Moro desde 1999 no Amapá e visito com frequência meus familiares em Curitiba. Quando chego, logo tomo conta da cozinha e, consequentemente, das panelas. Adoro cozinhar para todos. Pra mim, lá ou aqui,os bons momentos devem ser sempre em volta da mesa, com comida saborosa e farta. Em fevereiro de 2016, em mais uma dessas viagens, estava eu preparando um almoço simples, daquelas comidinhas que fazemos com poucos ingredientes e temperos básicos, mas que entre pitadas de amor aqui e pitadas de carinho ali, acabam tendo sabores inesquecíveis: salada de alface com tomate, arroz soltinho, feijão com bastante cebola e alho e bisteca de porco frita. Tudo feito na hora para ser servido bem quentinho. Quase tudo pronto, carne temperada e óleo bem quente.

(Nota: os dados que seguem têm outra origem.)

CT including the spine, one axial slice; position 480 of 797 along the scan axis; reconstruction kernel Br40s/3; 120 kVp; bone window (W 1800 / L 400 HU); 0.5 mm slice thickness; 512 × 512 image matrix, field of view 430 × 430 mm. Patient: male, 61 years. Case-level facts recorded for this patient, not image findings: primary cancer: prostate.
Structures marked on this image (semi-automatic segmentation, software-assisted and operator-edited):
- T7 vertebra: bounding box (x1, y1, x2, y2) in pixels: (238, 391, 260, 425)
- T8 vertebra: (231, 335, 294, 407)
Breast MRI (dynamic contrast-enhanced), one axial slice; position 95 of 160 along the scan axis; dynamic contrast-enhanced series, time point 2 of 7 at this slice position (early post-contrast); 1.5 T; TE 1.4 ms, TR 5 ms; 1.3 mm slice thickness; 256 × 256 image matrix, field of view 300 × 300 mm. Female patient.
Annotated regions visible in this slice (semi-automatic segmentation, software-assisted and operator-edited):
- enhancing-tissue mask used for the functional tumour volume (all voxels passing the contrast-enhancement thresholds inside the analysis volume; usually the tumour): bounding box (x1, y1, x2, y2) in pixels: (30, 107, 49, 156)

Shiiiiiii.... Primeiro o barulho, depois o cheirinho de carne frita que rapidamente se espalhou pela casa trazendo ela, Luísa, minha sobrinha, então com 5 anos, que veio "atraída" pelo cheiro da fritura e certamente pela fome.
__ Hummm... Que cheirinho bom. O que você está fazendo, tia?

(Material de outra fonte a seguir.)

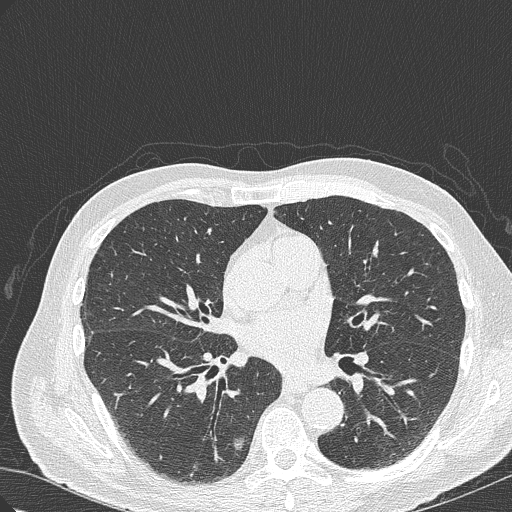
Chest CT (low-dose screening protocol), one axial image. First (baseline) screen. Lung window (W 1500 / L -600 HU). Slice 155 of 322 in the series. 512 × 512 image matrix, field of view 350 × 350 mm. Male, age 70 years at enrolment. Current smoker at enrolment.
Expert-annotated lung lesion, bounding box <196,419,260,484> (left, top, right, bottom; pixels). The screening reader recorded 4 non-calcified nodules or masses ≥4 mm on this exam; which of them this box marks is not recorded. Official screen result: positive, change unspecified: nodule(s) >= 4 mm or enlarging nodule(s), mass(es), or other non-specific abnormalities suspicious for lung cancer. Lung cancer was diagnosed 978 days after this screen (after the third annual screen): bronchiolo-alveolar adenocarcinoma, NOS, right lower lobe, poorly differentiated (G3), stage IB (AJCC 6th edition), 30 mm at pathology.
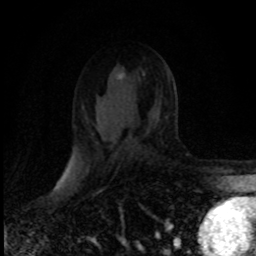
Breast MRI (dynamic contrast-enhanced), one axial slice; slice 49 of 80 in the series (ordered by position); cropped to one breast; dynamic contrast-enhanced series, time point 2 of 8 at this slice position (early post-contrast); 1.5 T; TE 4.2 ms, TR 7.1 ms; 256 × 256 image matrix. Female patient.
Annotated regions visible in this slice (semi-automatic segmentation, software-assisted and operator-edited):
- enhancing-tissue mask used for the functional tumour volume (all voxels passing the contrast-enhancement thresholds inside the analysis volume; usually the tumour): bounding box <119,75,122,78> (left, top, right, bottom; pixels)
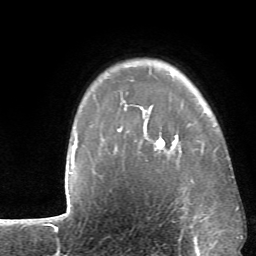
Breast MRI (dynamic contrast-enhanced), one axial slice; cropped to one breast; dynamic contrast-enhanced series, time point 2 of 6 at this slice position (early post-contrast); 1.5 T; TE 4.1 ms, TR 8.4 ms; 2.4 mm slice thickness; 256 × 256 image matrix. Female patient.
Annotated regions visible in this slice (semi-automatically segmented with operator editing):
- enhancing-tissue mask used for the functional tumour volume (all voxels passing the contrast-enhancement thresholds inside the analysis volume; usually the tumour): bounding box (x1, y1, x2, y2) in pixels: (119, 130, 181, 153)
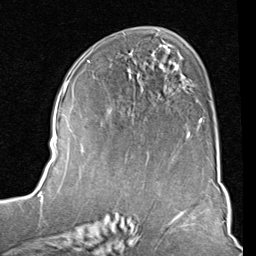
Breast MRI (dynamic contrast-enhanced), one axial slice. Slice 46 of 80 in the series (ordered by position). Cropped to one breast. Dynamic contrast-enhanced series, time point 2 of 8 at this slice position (early post-contrast). 1.5 T. TE 2 ms, TR 5.1 ms. 2 mm slice thickness. 256 × 256 image matrix, field of view 180 × 180 mm. Female patient.
Structures marked on this image (semi-automatically segmented with operator editing):
- enhancing-tissue mask used for the functional tumour volume (all voxels passing the contrast-enhancement thresholds inside the analysis volume; usually the tumour): bounding box <88,60,202,133> (left, top, right, bottom; pixels)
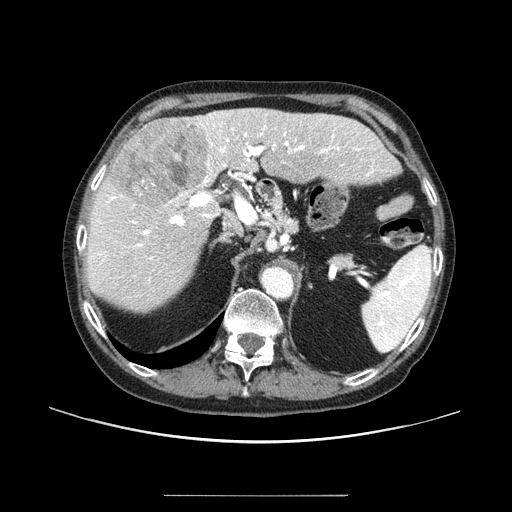
Contrast-enhanced abdominal CT (liver protocol), one axial slice. One of 2 acquisitions stored at this slice position. Soft-tissue window (W 400 / L 40 HU). 2.5 mm slice thickness. 512 × 512 image matrix, field of view 400 × 400 mm. From the clinical record (not read from this slice): diagnosis: hepatocellular carcinoma (patient treated with transarterial chemoembolisation; whether this scan precedes or follows treatment is not stated here); TNM stage (as recorded): Stage-I; Child-Pugh class: A.
Structures marked on this image (semi-automatically segmented with operator editing):
- liver parenchyma outside the tumour (the mass and vessels are separate outlines, so this box may not span the whole liver): bounding box <86,108,396,310> (left, top, right, bottom; pixels)
- mass: <110,117,211,212>
- portal vein: <90,112,375,282>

__ A tia está fazendo porquinho fritinho. Quer provar?
__ Ah, eu quero... mas????...Tia, esse porquinho morreu "sozinho", né?

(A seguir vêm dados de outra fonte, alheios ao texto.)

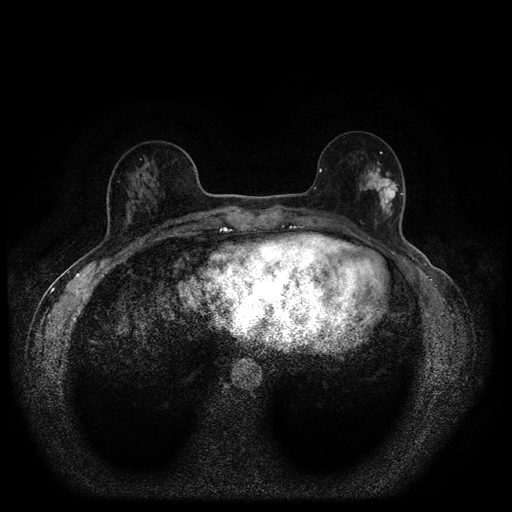
Breast MRI (dynamic contrast-enhanced, multi-phase), one axial slice. Slice 38 of 116 in the series (ordered by position). Dynamic contrast-enhanced series, time point 2 of 5 at this slice position (early post-contrast). 1.5 T. TE 2.7 ms, TR 5.4 ms. 2 mm slice thickness. 512 × 512 image matrix. Female patient, age 56 years.
Structures marked on this image (semi-automatic segmentation, software-assisted and operator-edited):
- breast lesion (labelled 'tumour' in the annotation; benign lesions carry a separate 'benign' label): bounding box (x1, y1, x2, y2) in pixels: (357, 155, 401, 225)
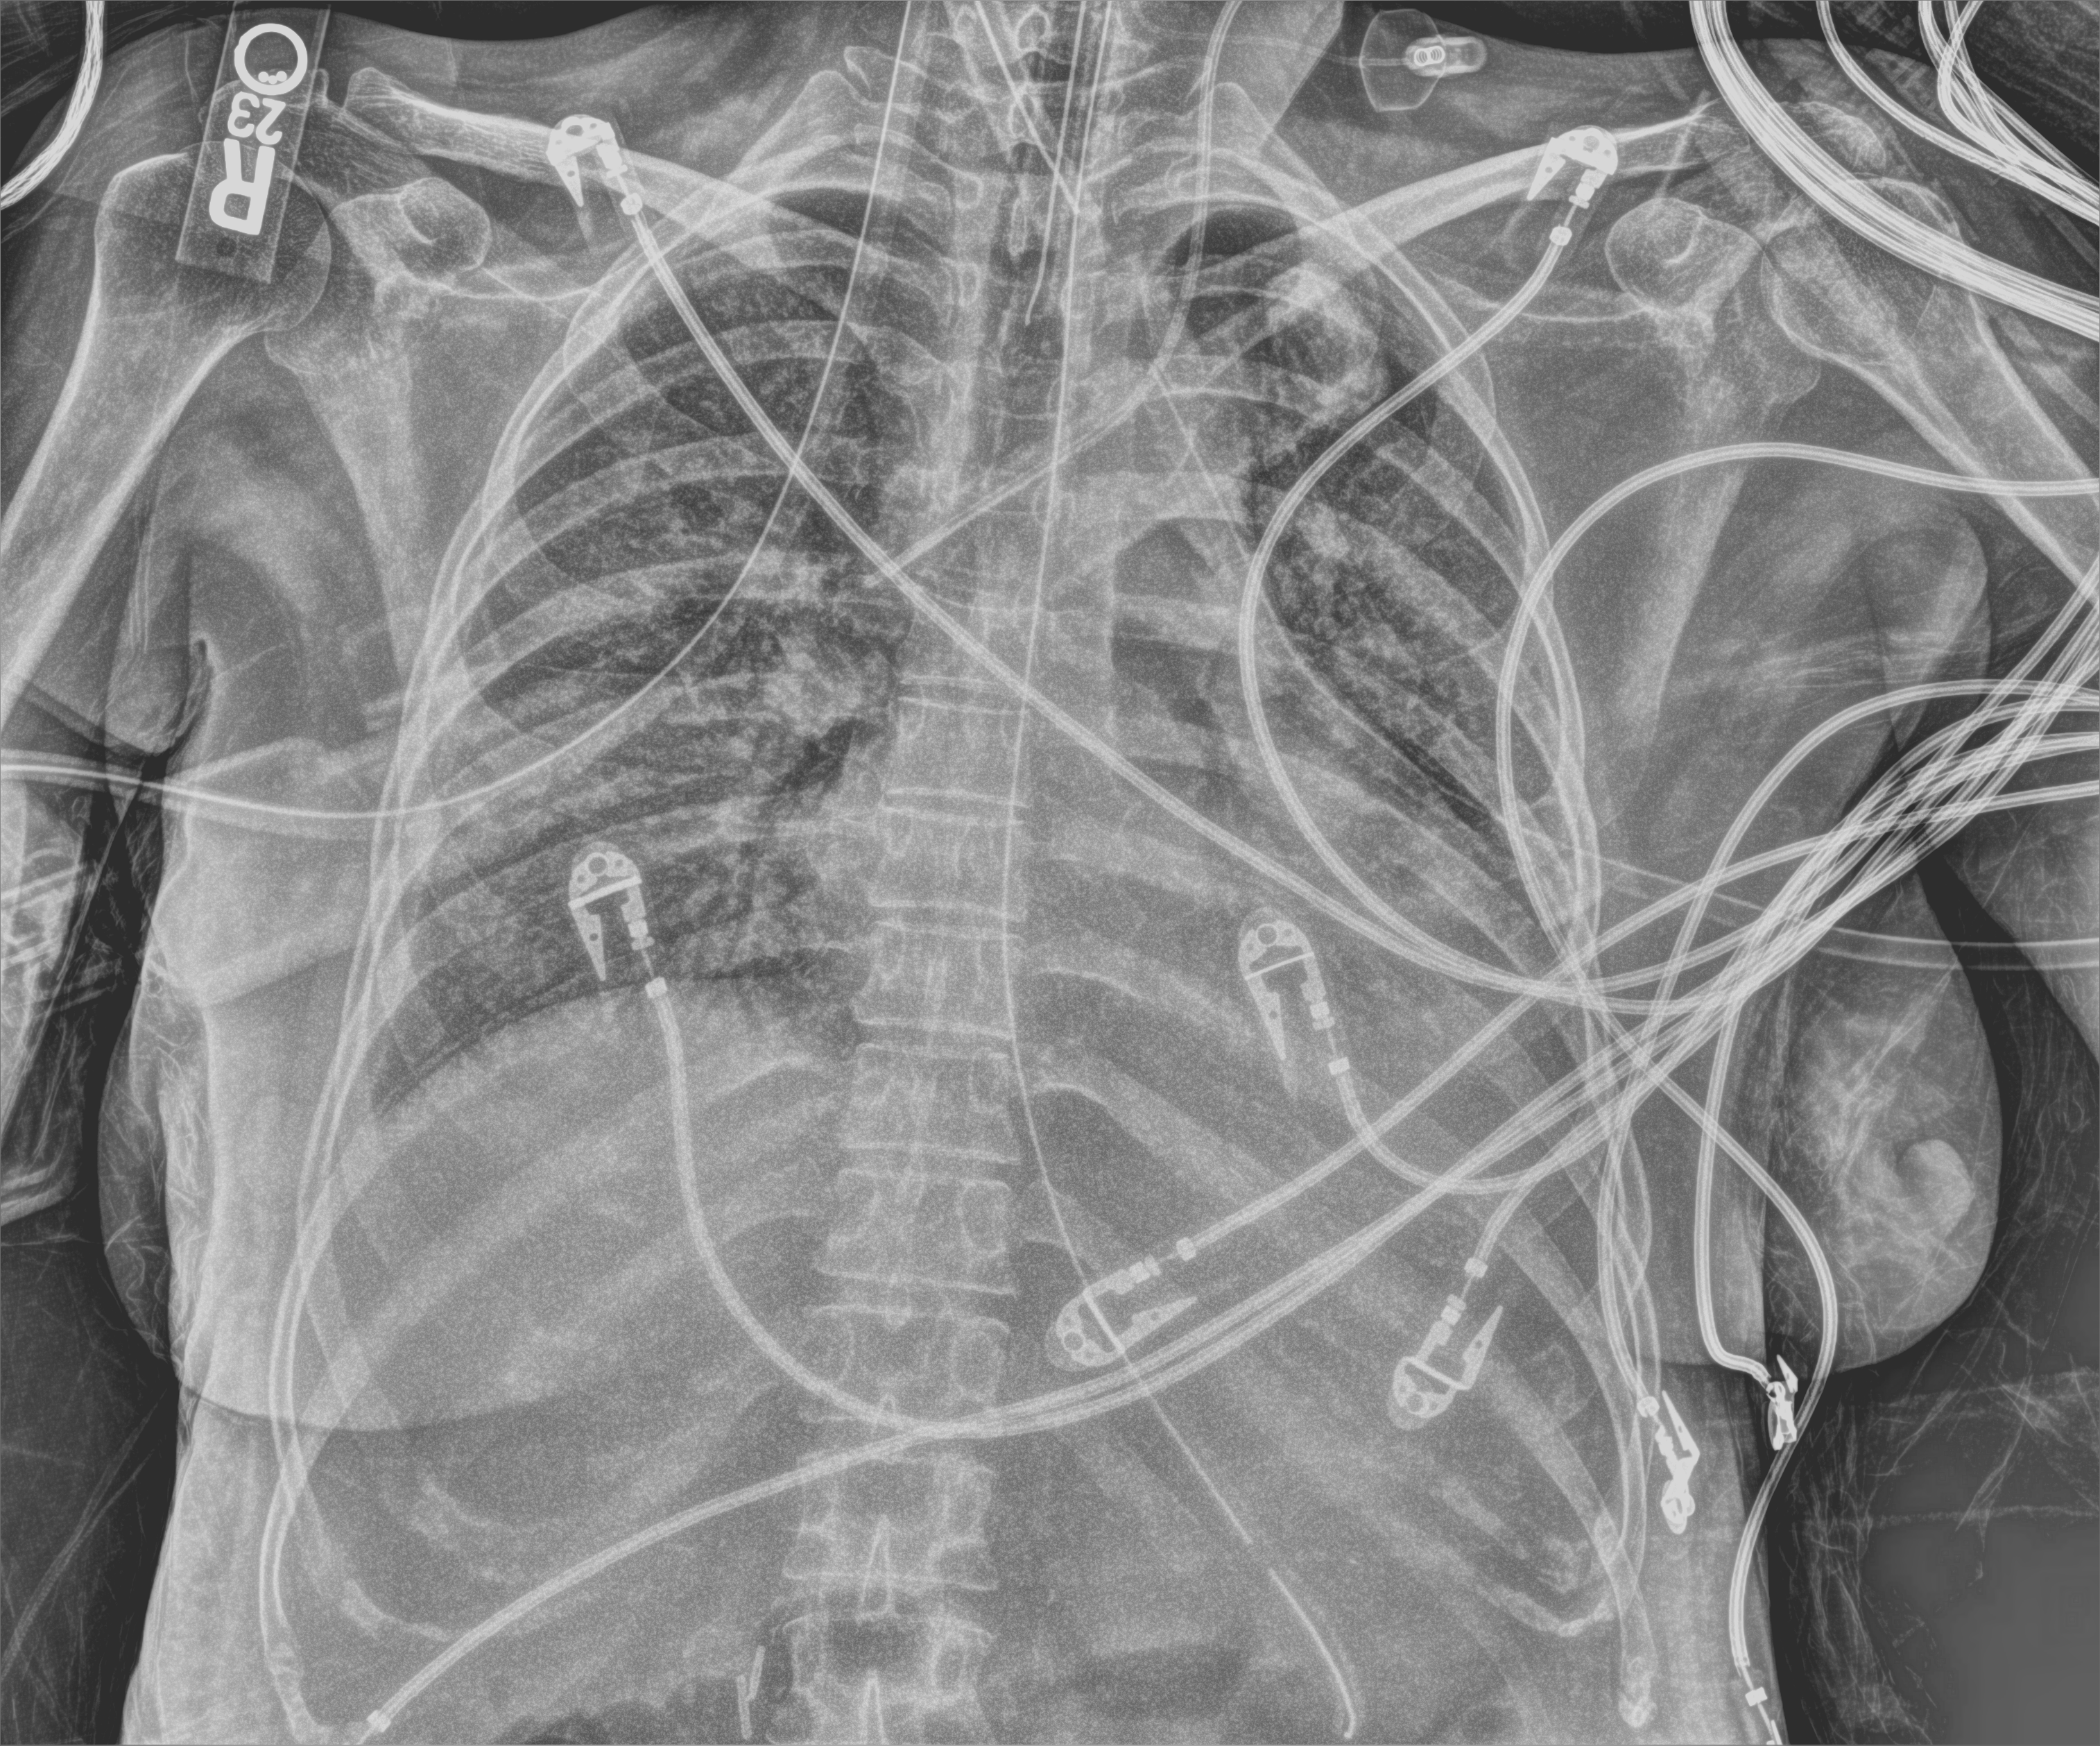
Chest X-ray (portable); anteroposterior (AP) projection. Patient hospitalised with COVID-19, aged 18–59 years.
Admission-level facts for this patient (not findings on this image; timing relative to this image not recorded):
- mechanically ventilated during this hospital stay: yes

Longa espera seguida de silêncio pra eu ajustar meus pensamentos.
__Hã?
Demorei para entender a pergunta. Quase tomei um susto e pensei: até você? Explico: Tenho vivido experiências com amigas que se tornaram vegetarianas ou veganas, umas por orientação médica, outras por puro modismo e algumas por conscientização mesmo, pois falam que os animaizinhos são mortos com requintes de crueldade, que o ser humano foi, digamos, "desenvolvido" para se alimentar exclusivamente de cereais e vegetais e que os derivados de animais fariam muito mal ao nosso organismo. Na verdade, todas elas falam muitas coisas e eu não consigo guardar tantas informações e talvez nem queira, sequer pesquiso para me aprofundar, porque sou... sou... conscientemente car-ní-vo-ra! Isso mesmo! Sou uma voraz comedora de carnes. Sou daquelas que "devora" bichinhos sem culpa alguma.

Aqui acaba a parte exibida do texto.